ProCaps Laboratories: FDA is wrong about free phytosterols

By Elaine Watson

- Last updated on GMT

Related tags: Fda, Sterol

ProCaps Laboratories: 'We have been offering our encapsulated non-esterified phytosterol product for over seven years'
ProCaps Laboratories: 'We have been offering our encapsulated non-esterified phytosterol product for over seven years'
Supplement maker ProCaps Laboratories has weighed into the row over whether dietary supplements containing ‘free’ non-esterified phytosterols should be allowed to make coronary heart disease risk reduction claims.

The firm has joined a growing number of companies submitting comments ​to the FDA urging it to rethink a controversial December 2010 proposal that would ban such claims on supplements containing non-esterified sterols by February 2012.

We urge the FDA to reconsider

In a submission to the FDA following the re-opening of the comment period on the Dec 2010 proposal, ProCaps’ medical director Joe Goldstrich said: “We have been offering our encapsulated non-esterified phytosterol product for over seven years, and it has been very well received by our customers.

“We have over 200 reviews with an average rating of 4.3/5. We would urge the FDA to continue to allow the coronary heart disease risk reduction health claim for encapsulated non-esterified, as well as esterified phytosterol dietary supplements.

“The free phytosterol, the form that § 101.83 ​[the FDA’s December 2010 proposal] seeks to prohibit, is the active form, which the ester must be hydrolyzed into to become active. As stated in Dr. Grundy’s paper almost 30 years ago,'only when the phytosterol is present as the free sterol can beta-sitosterol co-precipitate with cholesterol, with the consequent decrease in cholesterol absorption'."

FDA should evaluate recent research before changing the rules

Goldstrich also challenged the FDA’s interpretation of three clinical studies in the controversial Dec 2010 proposal.

We believe that the references cited ​[by the FDA] do not support ​[the FDA’s claims about the] lack of efficacy of non-esterified phytosterols.”

The FDA had also failed to take more recent research into account, he claimed: “As others commenting on this revision have pointed out, there has been significant research published in the past five years that the FDA has not included in its evaluation.

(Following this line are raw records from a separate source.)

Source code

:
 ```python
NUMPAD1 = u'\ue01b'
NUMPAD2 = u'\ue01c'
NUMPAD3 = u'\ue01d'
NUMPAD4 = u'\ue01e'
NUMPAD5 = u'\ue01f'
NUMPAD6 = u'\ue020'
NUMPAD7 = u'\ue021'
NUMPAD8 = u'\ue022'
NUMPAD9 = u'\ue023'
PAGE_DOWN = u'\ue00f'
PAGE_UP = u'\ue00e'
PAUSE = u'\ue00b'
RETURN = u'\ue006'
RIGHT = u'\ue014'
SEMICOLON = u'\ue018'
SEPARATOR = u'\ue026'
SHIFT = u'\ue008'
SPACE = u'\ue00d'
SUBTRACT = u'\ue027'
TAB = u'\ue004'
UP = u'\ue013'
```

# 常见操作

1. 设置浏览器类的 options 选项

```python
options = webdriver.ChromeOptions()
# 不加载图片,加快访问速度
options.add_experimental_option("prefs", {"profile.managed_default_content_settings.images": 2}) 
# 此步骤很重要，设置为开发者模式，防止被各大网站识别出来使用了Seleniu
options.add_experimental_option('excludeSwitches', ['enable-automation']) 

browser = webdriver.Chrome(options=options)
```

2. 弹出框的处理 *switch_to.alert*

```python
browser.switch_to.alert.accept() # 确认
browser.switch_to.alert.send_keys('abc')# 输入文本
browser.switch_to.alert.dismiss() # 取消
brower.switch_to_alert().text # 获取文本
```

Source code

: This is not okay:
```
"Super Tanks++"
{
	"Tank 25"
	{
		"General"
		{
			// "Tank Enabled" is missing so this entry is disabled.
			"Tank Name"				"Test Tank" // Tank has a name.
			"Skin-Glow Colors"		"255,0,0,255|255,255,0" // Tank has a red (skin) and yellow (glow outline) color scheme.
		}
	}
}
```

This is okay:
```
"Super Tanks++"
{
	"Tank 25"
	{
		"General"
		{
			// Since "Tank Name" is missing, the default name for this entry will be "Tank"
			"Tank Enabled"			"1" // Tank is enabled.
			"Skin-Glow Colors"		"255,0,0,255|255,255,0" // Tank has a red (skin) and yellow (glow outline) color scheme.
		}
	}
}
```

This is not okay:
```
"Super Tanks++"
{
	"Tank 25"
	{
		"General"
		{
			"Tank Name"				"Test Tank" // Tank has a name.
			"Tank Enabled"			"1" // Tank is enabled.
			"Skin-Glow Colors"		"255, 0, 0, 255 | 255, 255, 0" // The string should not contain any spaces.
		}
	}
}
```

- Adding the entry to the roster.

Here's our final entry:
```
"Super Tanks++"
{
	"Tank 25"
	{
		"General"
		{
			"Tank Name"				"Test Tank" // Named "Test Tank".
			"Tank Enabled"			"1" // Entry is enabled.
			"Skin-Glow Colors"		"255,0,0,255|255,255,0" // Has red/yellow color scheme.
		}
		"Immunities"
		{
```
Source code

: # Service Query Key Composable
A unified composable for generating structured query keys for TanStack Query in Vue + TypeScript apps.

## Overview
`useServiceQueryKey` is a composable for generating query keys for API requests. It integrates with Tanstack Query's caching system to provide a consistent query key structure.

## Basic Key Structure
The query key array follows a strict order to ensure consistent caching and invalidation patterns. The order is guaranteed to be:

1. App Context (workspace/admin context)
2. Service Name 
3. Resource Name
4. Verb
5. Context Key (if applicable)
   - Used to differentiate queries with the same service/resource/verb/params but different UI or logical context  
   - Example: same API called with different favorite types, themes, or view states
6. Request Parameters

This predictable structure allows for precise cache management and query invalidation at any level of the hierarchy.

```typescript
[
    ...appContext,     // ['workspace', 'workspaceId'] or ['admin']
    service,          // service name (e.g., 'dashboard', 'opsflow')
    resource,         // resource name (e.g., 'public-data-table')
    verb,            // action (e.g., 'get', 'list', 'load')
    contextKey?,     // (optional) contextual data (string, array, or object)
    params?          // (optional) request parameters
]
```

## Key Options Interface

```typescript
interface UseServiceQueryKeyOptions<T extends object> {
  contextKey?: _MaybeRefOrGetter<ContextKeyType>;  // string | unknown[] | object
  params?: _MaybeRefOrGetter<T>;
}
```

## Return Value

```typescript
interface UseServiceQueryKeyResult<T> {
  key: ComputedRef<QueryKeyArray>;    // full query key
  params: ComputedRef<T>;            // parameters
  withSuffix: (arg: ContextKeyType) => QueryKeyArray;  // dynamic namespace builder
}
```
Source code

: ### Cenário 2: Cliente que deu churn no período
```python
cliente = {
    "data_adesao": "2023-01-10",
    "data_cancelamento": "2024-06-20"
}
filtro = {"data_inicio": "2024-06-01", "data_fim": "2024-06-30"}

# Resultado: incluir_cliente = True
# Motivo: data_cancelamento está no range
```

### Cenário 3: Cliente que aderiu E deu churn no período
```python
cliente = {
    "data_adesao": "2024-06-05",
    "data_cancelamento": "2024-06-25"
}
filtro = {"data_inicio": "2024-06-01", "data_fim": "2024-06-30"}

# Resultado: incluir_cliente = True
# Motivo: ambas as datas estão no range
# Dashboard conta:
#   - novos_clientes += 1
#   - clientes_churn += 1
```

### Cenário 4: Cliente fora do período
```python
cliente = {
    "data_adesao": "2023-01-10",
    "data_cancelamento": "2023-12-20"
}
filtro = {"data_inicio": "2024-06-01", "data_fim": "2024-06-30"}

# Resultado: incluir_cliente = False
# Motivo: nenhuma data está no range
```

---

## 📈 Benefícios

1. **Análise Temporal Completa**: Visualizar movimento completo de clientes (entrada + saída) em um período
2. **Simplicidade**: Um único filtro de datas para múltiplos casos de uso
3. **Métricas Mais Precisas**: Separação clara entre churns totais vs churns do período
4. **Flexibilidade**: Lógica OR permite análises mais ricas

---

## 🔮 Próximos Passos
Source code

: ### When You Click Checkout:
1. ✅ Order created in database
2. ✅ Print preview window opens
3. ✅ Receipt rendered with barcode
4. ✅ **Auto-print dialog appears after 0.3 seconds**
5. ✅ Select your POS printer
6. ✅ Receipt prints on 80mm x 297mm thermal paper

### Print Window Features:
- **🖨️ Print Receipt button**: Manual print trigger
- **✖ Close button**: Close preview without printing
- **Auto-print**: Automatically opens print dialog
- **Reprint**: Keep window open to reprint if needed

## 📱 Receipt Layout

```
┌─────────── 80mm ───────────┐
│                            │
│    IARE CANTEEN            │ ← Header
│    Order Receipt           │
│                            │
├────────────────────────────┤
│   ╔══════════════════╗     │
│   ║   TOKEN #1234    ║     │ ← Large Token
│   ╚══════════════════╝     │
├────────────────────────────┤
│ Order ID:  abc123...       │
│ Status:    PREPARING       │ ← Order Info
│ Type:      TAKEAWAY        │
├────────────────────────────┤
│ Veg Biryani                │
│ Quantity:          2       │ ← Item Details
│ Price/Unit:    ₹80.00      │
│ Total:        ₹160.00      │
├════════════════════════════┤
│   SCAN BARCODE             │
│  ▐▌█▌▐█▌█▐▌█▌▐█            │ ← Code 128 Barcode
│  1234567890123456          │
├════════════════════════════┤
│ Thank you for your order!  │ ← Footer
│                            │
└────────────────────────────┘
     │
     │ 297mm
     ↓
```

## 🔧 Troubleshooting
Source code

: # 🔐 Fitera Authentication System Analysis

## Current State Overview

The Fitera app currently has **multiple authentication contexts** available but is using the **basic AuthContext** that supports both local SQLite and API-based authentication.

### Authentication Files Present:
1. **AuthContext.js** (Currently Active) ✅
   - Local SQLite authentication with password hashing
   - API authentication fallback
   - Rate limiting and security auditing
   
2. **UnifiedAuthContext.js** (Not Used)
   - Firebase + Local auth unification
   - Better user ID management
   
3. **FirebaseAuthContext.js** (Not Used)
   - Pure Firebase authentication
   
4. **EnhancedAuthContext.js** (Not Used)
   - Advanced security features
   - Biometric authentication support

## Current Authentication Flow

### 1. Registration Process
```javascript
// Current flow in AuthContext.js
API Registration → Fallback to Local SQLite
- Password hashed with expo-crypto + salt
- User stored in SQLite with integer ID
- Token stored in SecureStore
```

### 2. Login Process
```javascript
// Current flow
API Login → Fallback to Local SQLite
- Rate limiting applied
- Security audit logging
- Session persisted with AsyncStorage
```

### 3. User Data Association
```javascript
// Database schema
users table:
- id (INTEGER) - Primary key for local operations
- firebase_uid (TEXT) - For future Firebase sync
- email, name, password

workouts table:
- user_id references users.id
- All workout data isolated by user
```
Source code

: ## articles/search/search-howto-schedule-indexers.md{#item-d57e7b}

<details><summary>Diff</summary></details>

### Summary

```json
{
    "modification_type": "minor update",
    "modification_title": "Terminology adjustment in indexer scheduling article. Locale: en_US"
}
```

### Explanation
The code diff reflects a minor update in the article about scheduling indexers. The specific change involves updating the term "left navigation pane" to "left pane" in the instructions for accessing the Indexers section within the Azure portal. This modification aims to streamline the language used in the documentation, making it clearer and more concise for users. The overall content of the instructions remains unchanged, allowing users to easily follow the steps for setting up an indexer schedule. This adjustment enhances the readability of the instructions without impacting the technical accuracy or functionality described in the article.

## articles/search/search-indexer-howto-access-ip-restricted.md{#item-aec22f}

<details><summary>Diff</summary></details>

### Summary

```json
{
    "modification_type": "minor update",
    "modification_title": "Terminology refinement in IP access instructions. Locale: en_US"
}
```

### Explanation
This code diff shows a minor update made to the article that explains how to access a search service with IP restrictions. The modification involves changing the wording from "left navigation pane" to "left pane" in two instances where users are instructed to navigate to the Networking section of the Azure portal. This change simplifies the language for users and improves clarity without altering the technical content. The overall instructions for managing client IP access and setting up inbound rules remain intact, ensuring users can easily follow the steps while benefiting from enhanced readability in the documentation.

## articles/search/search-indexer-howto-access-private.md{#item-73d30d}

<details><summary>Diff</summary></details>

“We would urge that this more recent research be evaluated prior to any changes to the current claim.”

Time is running out

The Council for Responsible Nutrition (CRN) has also urged the FDA to rethink its Dec 2010 proposal ​to discontinue its policy of enforcement discretion on phytosterol health claims, which has allowed claims on supplements containing free phytosterols since 2003.

The proposal came as rude shock to the trade given that the FDA’s 2003 enforcement discretion letter “unequivocally stated that enforcement discretion would remain in effect until issuance of a final rule”, ​said CRN vice president, scientific and regulatory affairs, Duffy MacKay.

“[This] has created an untenable situation for the dietary supplement industry.”

As the official date for enforcement discretion to end is February 2012, supplement makers now have less than three months to change their labels and formulations to comply with the Dec 2010 proposal, said MacKay.

To add insult to injury, they then faced the prospect of the FDA’s changing the goalposts again when it published its final rule on phytosterols and health claims at some unspecified point in the future, he added.

The CRN is calling for the FDA to continue to exercise enforcement discretion in accordance with the 2003 letters until the effective date of the final rule, “or, at a minimum, until the next uniform compliance date for food of January 1, 2014”​.